--- TAREFA 1 ---
Reescreva a listagem desde a primeira linha até à linha que contém "se cuenta con un servidor de internet", inclusive, trocando "Upravljanje vremenom" por "Upravljanje projektima" e deixando todo o resto igual.

--- EXCERTO DO TEXTO ---
((

Cidadão Rodriguez

Uma história de outro mundo, pré-global: Sixto Rodriguez, muitos anos depois.

A espantosa história da redescoberta de Sixto Rodriguez, songwriter americano despercebido no seu tempo (início dos anos 70) e caído no total esquecimento desde então. Em todo o lado? Não: na África do Sul, por uma série de acasos, Rodriguez e a sua música tornaram-se uma referência para a cena pop/rock e para a juventude branca que contestava o apartheid e, genericamente, o regime político. Mas ninguém sabia uns dos outros: nem Rodriguez, que não voltara a gravar depois de os seus dois discos terem vendido pouquíssimo, suspeitava que era “big in South Africa”, nem os seus fãs sul-africanos sabiam quem era, onde estava, se é que ainda vivia, o Sugar Man (assim alcunhado a partir de uma das suas canções). O reencontro ofereceu a Rodriguez uma espécie de segunda vida - ainda agora esteve anunciado para o Optimus Primavera Sound no Porto, embora tenha acabado por cancelar o concerto.

))

--- DADOS GUARDADOS ---
((

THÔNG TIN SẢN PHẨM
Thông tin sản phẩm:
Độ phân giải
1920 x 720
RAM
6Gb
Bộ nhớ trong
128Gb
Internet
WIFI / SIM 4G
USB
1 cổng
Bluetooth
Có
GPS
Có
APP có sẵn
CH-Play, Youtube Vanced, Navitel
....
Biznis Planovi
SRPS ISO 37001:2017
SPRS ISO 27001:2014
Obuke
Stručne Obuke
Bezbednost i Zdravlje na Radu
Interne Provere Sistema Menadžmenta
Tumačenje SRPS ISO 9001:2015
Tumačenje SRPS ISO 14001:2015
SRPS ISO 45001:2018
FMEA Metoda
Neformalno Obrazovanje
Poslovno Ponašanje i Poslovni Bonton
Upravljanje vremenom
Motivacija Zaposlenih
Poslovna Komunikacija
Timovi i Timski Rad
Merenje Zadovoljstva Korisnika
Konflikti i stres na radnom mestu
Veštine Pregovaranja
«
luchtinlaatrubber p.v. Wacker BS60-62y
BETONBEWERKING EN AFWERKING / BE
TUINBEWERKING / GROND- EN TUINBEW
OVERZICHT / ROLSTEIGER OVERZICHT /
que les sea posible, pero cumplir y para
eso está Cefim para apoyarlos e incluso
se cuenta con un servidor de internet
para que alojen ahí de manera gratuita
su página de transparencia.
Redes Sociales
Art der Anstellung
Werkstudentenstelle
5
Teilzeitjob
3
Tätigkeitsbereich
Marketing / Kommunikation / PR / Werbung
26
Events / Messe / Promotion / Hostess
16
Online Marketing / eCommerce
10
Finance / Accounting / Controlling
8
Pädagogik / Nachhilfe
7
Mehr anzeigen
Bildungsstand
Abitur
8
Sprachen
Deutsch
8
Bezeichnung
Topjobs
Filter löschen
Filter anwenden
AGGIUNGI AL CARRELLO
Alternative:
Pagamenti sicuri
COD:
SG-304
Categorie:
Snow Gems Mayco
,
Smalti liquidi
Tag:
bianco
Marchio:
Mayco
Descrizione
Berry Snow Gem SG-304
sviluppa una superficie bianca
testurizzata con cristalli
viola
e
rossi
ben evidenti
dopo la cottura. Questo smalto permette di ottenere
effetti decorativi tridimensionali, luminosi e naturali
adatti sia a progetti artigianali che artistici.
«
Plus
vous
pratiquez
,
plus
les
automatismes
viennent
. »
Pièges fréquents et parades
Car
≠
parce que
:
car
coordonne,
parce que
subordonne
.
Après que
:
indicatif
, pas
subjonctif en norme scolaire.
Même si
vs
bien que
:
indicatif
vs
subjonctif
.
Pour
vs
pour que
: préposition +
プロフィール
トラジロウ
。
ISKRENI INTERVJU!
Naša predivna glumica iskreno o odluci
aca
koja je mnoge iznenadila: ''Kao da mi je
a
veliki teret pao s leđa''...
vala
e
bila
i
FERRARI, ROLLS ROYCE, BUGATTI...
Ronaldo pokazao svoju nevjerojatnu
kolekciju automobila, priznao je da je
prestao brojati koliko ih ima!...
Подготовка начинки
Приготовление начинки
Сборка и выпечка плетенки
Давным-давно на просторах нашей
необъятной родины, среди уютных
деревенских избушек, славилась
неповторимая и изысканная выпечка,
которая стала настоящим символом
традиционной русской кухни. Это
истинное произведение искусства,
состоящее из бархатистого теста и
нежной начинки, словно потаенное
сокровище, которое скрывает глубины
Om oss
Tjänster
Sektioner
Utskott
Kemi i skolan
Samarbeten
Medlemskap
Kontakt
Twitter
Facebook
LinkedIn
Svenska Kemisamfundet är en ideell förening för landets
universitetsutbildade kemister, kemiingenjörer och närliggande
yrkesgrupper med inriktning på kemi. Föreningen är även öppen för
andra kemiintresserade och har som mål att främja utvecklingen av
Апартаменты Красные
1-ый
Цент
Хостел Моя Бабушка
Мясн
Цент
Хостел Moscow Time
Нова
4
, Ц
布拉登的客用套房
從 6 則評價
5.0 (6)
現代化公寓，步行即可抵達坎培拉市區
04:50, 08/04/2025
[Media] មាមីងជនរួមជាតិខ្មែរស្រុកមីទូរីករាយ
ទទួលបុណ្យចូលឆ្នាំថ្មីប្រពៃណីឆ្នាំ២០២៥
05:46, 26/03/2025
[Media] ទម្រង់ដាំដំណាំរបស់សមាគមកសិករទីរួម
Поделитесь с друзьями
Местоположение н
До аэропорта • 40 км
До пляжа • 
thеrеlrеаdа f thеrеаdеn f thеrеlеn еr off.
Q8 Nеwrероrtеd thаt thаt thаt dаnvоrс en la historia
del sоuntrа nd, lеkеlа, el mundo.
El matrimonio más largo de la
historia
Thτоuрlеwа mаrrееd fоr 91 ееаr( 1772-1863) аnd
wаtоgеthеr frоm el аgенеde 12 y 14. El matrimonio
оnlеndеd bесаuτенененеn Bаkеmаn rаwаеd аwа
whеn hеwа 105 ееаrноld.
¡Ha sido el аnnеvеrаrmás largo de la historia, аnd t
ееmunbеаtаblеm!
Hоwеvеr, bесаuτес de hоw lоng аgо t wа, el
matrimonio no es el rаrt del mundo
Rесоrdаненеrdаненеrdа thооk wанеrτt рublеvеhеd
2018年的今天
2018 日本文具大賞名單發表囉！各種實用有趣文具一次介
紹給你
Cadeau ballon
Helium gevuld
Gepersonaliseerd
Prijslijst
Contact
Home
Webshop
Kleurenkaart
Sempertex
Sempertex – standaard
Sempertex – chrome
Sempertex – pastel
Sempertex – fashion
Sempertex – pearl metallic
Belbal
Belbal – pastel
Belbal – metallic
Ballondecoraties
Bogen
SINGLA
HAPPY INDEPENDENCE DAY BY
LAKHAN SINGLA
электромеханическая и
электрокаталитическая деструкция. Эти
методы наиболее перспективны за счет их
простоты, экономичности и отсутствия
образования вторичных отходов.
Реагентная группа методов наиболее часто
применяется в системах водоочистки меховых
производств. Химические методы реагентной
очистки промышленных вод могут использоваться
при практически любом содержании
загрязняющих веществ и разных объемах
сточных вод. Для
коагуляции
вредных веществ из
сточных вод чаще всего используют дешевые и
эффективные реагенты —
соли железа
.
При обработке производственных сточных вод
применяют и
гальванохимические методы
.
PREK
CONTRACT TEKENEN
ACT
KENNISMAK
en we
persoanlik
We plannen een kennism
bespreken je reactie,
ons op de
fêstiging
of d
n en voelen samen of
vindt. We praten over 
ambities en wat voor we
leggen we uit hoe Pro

))

--- TAREFA 2 ---
No texto sobre Sixto Rodriguez, em que país a música dele se tornou uma referência para a cena pop/rock?

--- RESPOSTA ESCRITA 1 ---
THÔNG TIN SẢN PHẨM
Thông tin sản phẩm:
Độ phân giải
1920 x 720
RAM
6Gb
Bộ nhớ trong
128Gb
Internet
WIFI / SIM 4G
USB
1 cổng
Bluetooth
Có
GPS
Có
APP có sẵn
CH-Play, Youtube Vanced, Navitel
....
Biznis Planovi
SRPS ISO 37001:2017
SPRS ISO 27001:2014
Obuke
Stručne Obuke
Bezbednost i Zdravlje na Radu
Interne Provere Sistema Menadžmenta
Tumačenje SRPS ISO 9001:2015
Tumačenje SRPS ISO 14001:2015
SRPS ISO 45001:2018
FMEA Metoda
Neformalno Obrazovanje
Poslovno Ponašanje i Poslovni Bonton
Upravljanje projektima
Motivacija Zaposlenih
Poslovna Komunikacija
Timovi i Timski Rad
Merenje Zadovoljstva Korisnika
Konflikti i stres na radnom mestu
Veštine Pregovaranja
«
luchtinlaatrubber p.v. Wacker BS60-62y
BETONBEWERKING EN AFWERKING / BE
TUINBEWERKING / GROND- EN TUINBEW
OVERZICHT / ROLSTEIGER OVERZICHT /
que les sea posible, pero cumplir y para
eso está Cefim para apoyarlos e incluso
se cuenta con un servidor de internet

--- RESPOSTA ESCRITA 2 ---
Na África do Sul.